时间差异学习中的韦伯-费希纳定律由控制作为推理推导而来。

研究了强化学习中基于时间差误差的值函数和策略函数的非线性更新规则。标准强化学习中的更新规则表明，TD误差与更新程度成线性比例，平等地对待所有奖励，没有任何偏见。另一方面，最近的生物学研究表明，在TD误差和更新程度上存在非线性，使政策倾向于乐观或悲观。由于非线性导致的这种学习偏差被认为是有用的，并且有意在生物学习中留下特征。因此，本研究探索了一个可以利用更新程度和TD误差之间的非线性的理论框架。为此，我们将重点放在前面工作中使用的控制作为推理框架上，其中不可计算的非线性项需要从标准RL的推导中近似地排除。通过分析，发现Weber-Fechner定律（WFL），即响应刺激（即TD误差）变化的感知（即更新程度）随着刺激强度（即值函数）的增加而衰减。为了在数值上证明WFL对RL的效用，我们提出了一个使用奖惩框架的实际实现，并修改了最优性的定义。对这种实现的进一步分析表明，可以预期两种效用：1)加速逃离奖励少的情况；2)尽可能追求最小的惩罚。最后通过仿真和机器人实验对预期效用进行了调查和讨论。因此，提出的带WFL的强化学习算法显示了预期的实用程序，加速了奖励最大化的启动，并在学习过程中继续抑制惩罚。
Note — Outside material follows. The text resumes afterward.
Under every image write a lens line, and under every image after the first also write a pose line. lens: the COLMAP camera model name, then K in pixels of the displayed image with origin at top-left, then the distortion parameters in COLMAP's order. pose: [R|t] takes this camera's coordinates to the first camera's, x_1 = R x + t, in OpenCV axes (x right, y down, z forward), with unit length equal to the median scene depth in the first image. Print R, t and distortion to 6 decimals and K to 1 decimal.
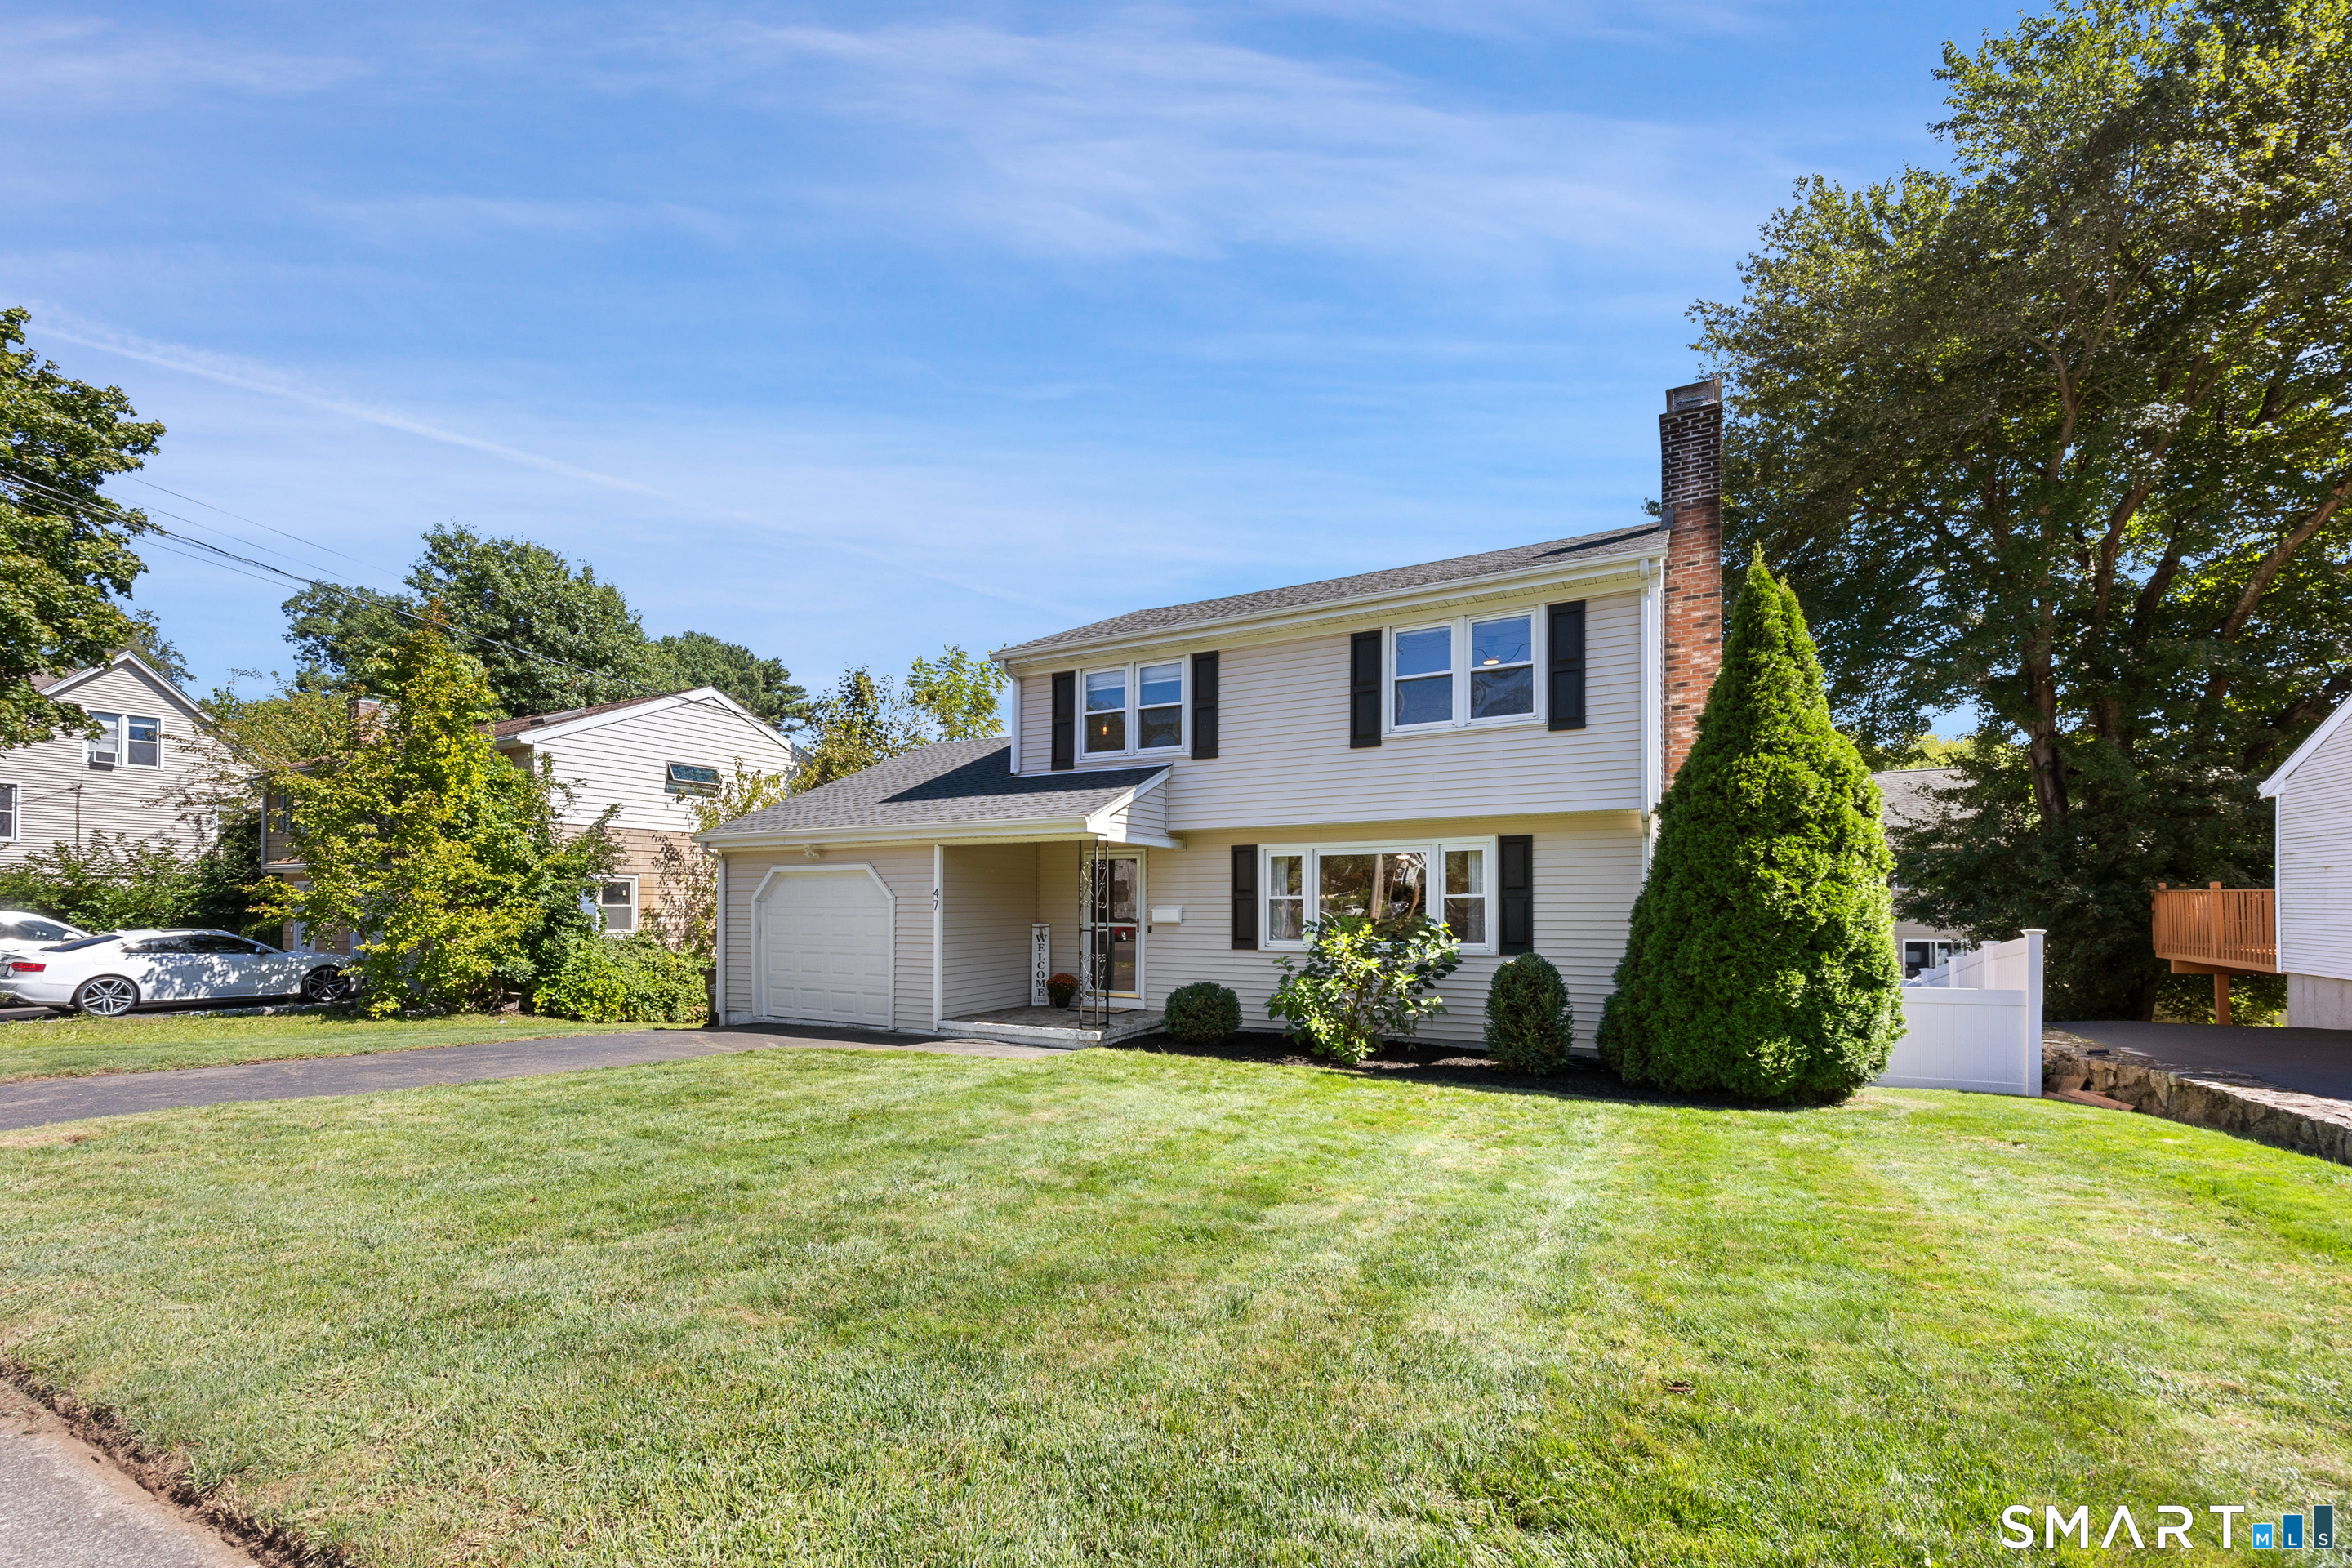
lens RADIAL K [[904.1, 0, 1186.5], [0, 904.1, 797.8], [0, 0, 1]] dist [-0.002083, -0.000207]
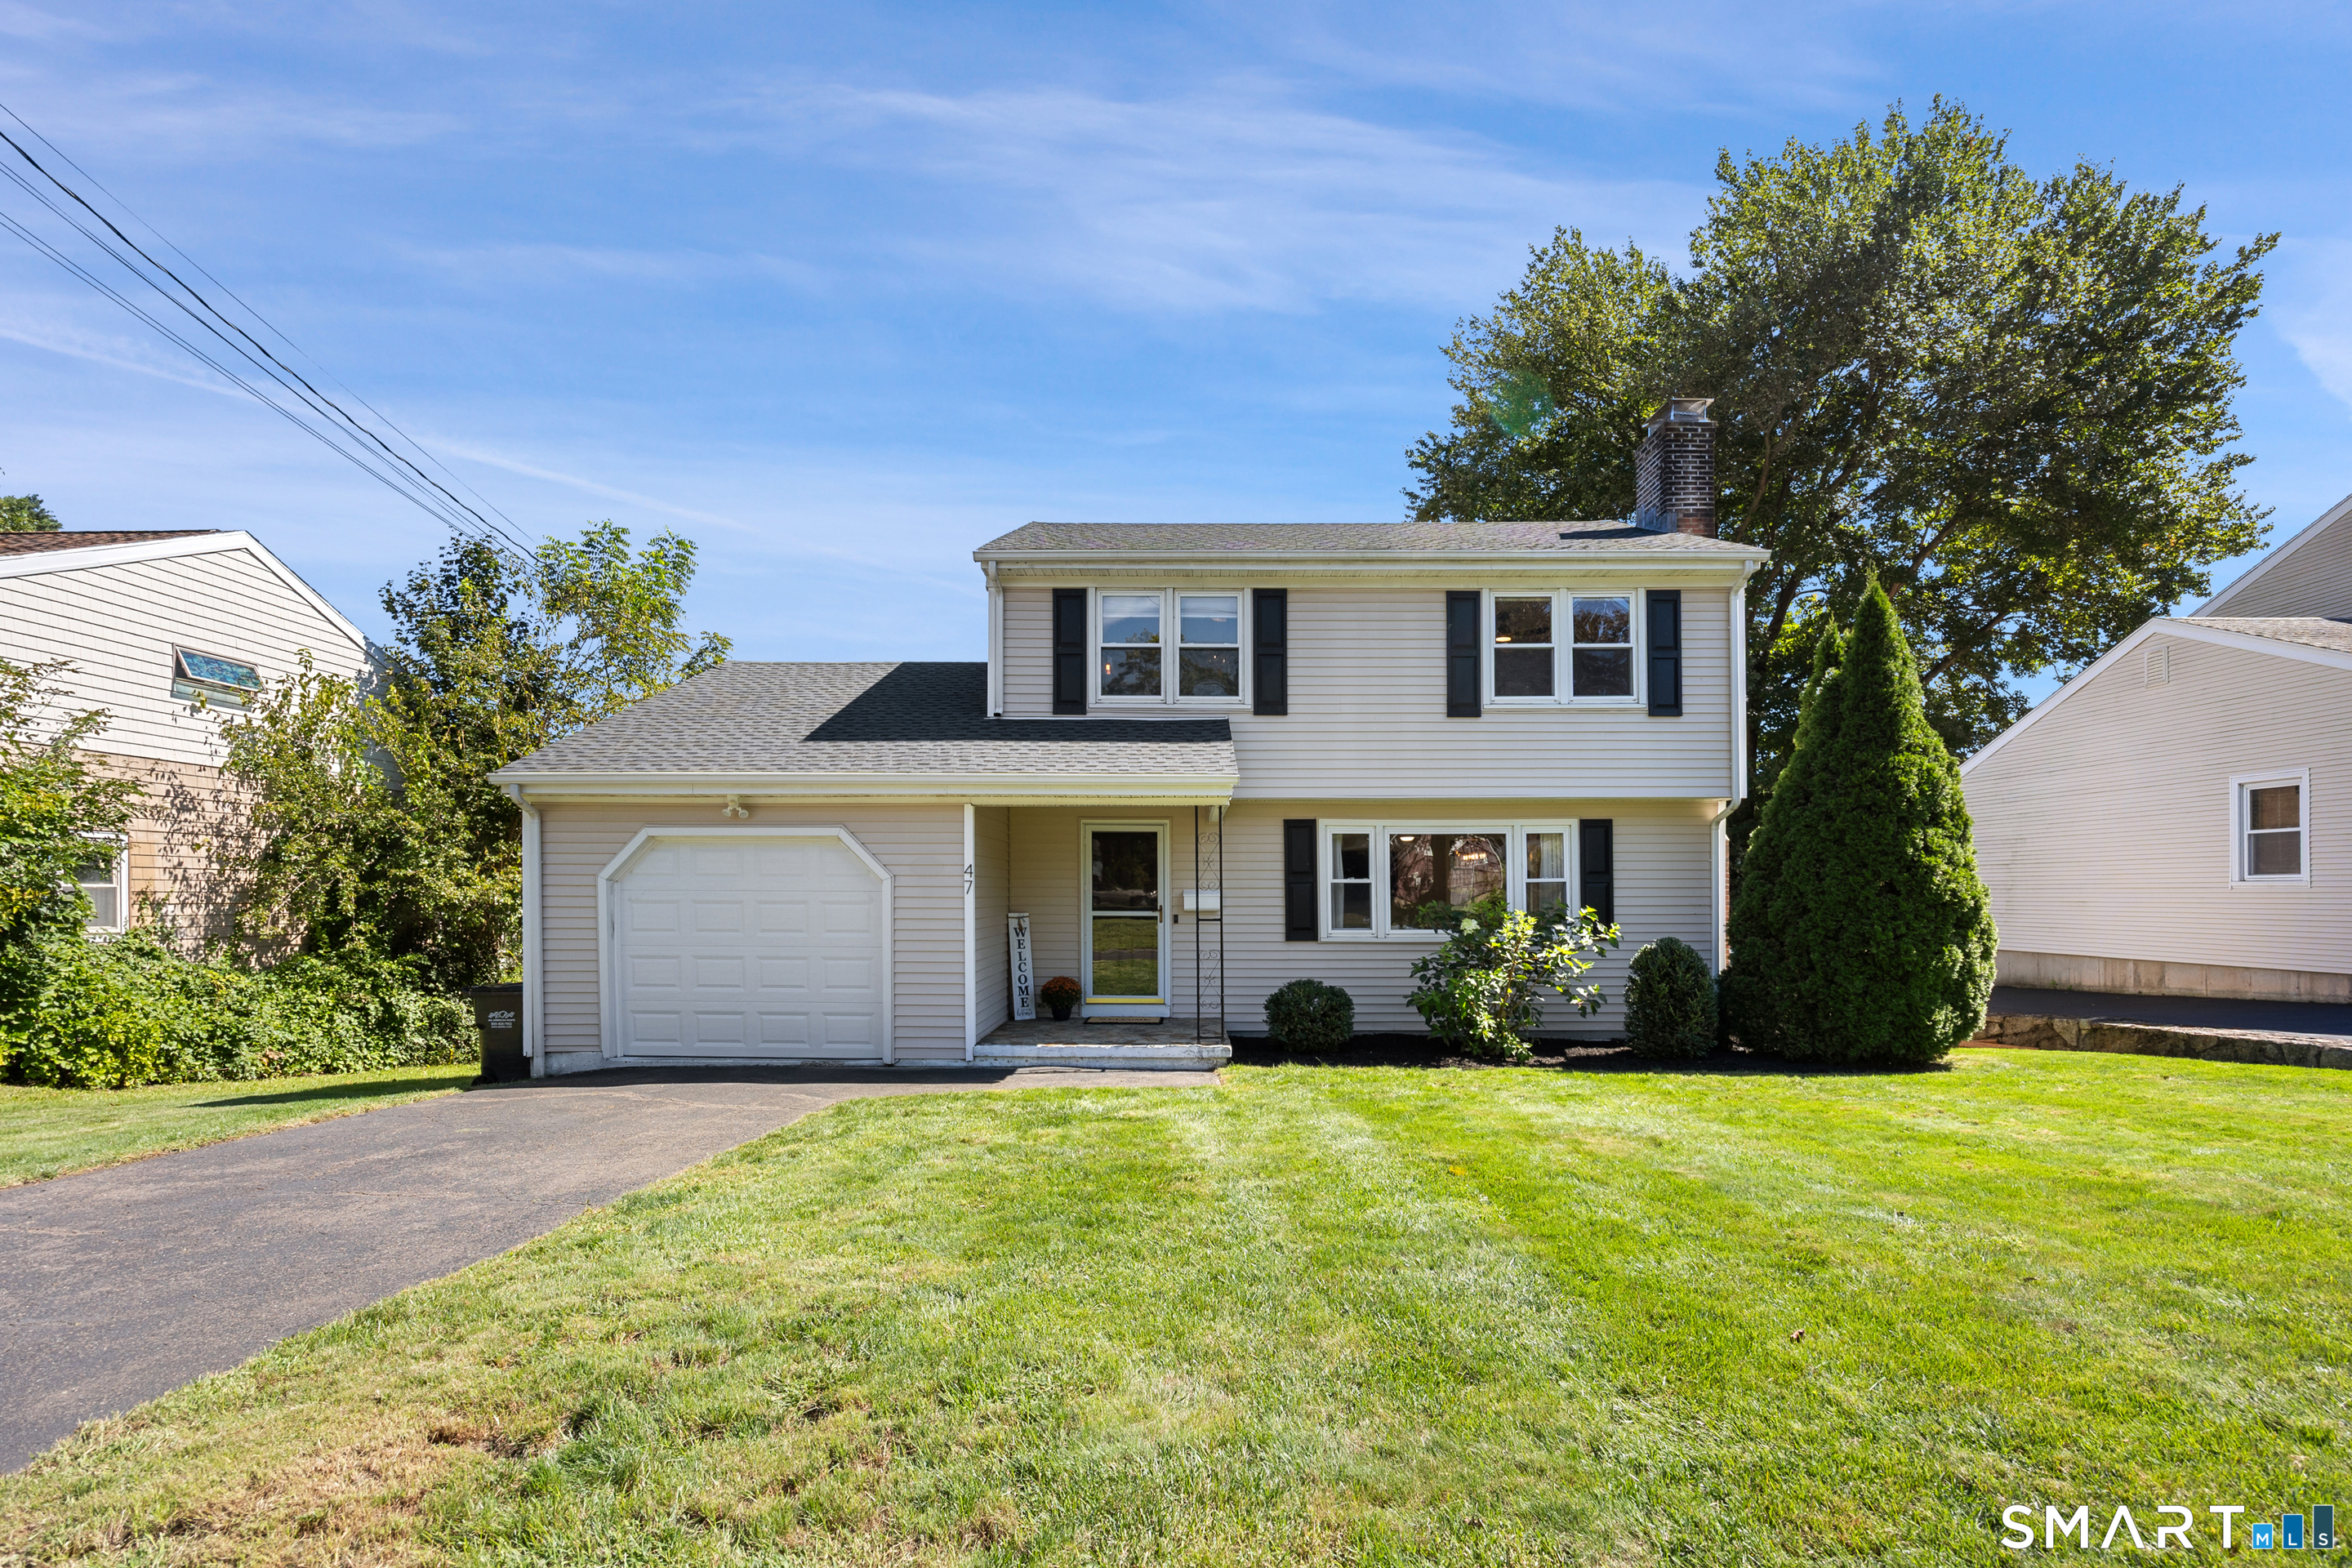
lens RADIAL K [[1032.1, 0, 1175.8], [0, 1032.1, 775.9], [0, 0, 1]] dist [-0.017072, 0.000002]
pose [[0.893599, 0.053767, 0.445634, -0.477546], [-0.055472, 0.998418, -0.009229, 0.026656], [-0.445425, -0.016473, 0.895168, 0.177650]]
本文章由计算机程序翻译，如有差异，请以英文原文为准。

求助全文

约1分钟内获得全文求助全文

来源期刊

Frontiers in Robotics and AI ROBOTICS-

CiteScore

6.50

自引率

5.90%

发文量

355

审稿时长

14 weeks

期刊介绍： Frontiers in Robotics and AI publishes rigorously peer-reviewed research covering all theory and applications of robotics, technology, and artificial intelligence, from biomedical to space robotics.